I just renewed my driver's license and I don’t think I’ve ever had a more depressing experience.
First of all, the lovely people at the State of New Mexico Motor Vehicle Division insist on taking your picture. I asked if I could keep my old picture and they said they didn't do that anymore. Then they give you your old license back. I tried to make them keep the old one, but they wouldn't do it. Then they give you your new license so you can compare the two, which is where the depression comes in.
Curse you, Motor Vehicle Division! As if waiting in line for three hours wasn’t bad enough! As an additional service, here’s a picture of you when you were young and skinny, side by side with one of you four years later.

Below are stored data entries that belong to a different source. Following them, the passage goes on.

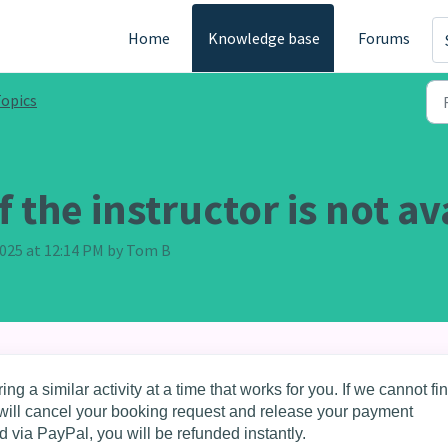
Home
Knowledge base
Forums
opics
 the instructor is not av
 2025 at 12:14 PM by Tom B
ing a similar activity at a time that works for you. If we cannot fi
we will cancel your booking request and release your payment
d via PayPal, you will be refunded instantly.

Compare and enjoy! It's kind of like those “The Effects of Meth” things, only mine could be titled, “The effects of LIFE.”

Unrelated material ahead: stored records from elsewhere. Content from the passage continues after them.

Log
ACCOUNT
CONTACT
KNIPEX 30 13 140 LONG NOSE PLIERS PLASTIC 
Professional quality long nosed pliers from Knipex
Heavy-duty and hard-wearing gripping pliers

I don’t like to think of myself as vain, but one of the worst things was my documented weight gain. For one, it has my weight printed on there, before and after, and that math is depressing. And then there are the pictures. In 2009 I was trim and svelte, but by 2013 it somehow all turns to biscuit dough. Plus, there are the visible signs of aging.
And it's not just weight gain and aging, it's also my eyes. In the 2009 license, my eyes sparkled with hope and promise, and in the 2013 one, my eyes are just... dead.

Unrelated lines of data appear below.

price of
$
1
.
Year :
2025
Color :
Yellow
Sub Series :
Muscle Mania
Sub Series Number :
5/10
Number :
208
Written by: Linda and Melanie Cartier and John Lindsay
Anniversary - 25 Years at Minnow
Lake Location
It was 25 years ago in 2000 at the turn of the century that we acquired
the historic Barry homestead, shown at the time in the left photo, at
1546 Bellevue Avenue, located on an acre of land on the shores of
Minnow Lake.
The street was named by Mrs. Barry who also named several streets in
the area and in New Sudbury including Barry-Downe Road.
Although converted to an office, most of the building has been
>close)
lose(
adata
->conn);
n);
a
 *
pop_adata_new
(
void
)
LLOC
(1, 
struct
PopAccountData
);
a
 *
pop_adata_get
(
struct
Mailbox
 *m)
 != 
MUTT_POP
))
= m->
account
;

I know some of what caused my rapid physical and mental deterioration: In the time between licenses I graduated and started working for a living. Also, we had a baby and our bills quadrupled. I’m not knocking kids. I love mine. If the driver’s license could show my heart, you would see that it has grown three sizes. But man, having a kid takes a toll on you physically. The sleep loss alone is killer, not to mention all the other demands and stress. Sometimes it feels like my son is getting big and strong because he’s feeding off of my wife and I.
But enough pity-partying! I need to embrace the aging. One of the good things is: with age comes wisdom and freedom. Freedom from caring what other people think, and freedom to speak your mind. You’ve seen old people, they can’t stop speaking their minds. I know that one day I will be a cranky old senior citizen complaining about everything, and that thought makes me smile.
“Pull up your pants!” “Get a job!” “Get a haircut!” “Where’s my ointment?”
Has anyone else had this same harrowing experience? Can you give me any tips on aging gracefully? As you can see, I need them.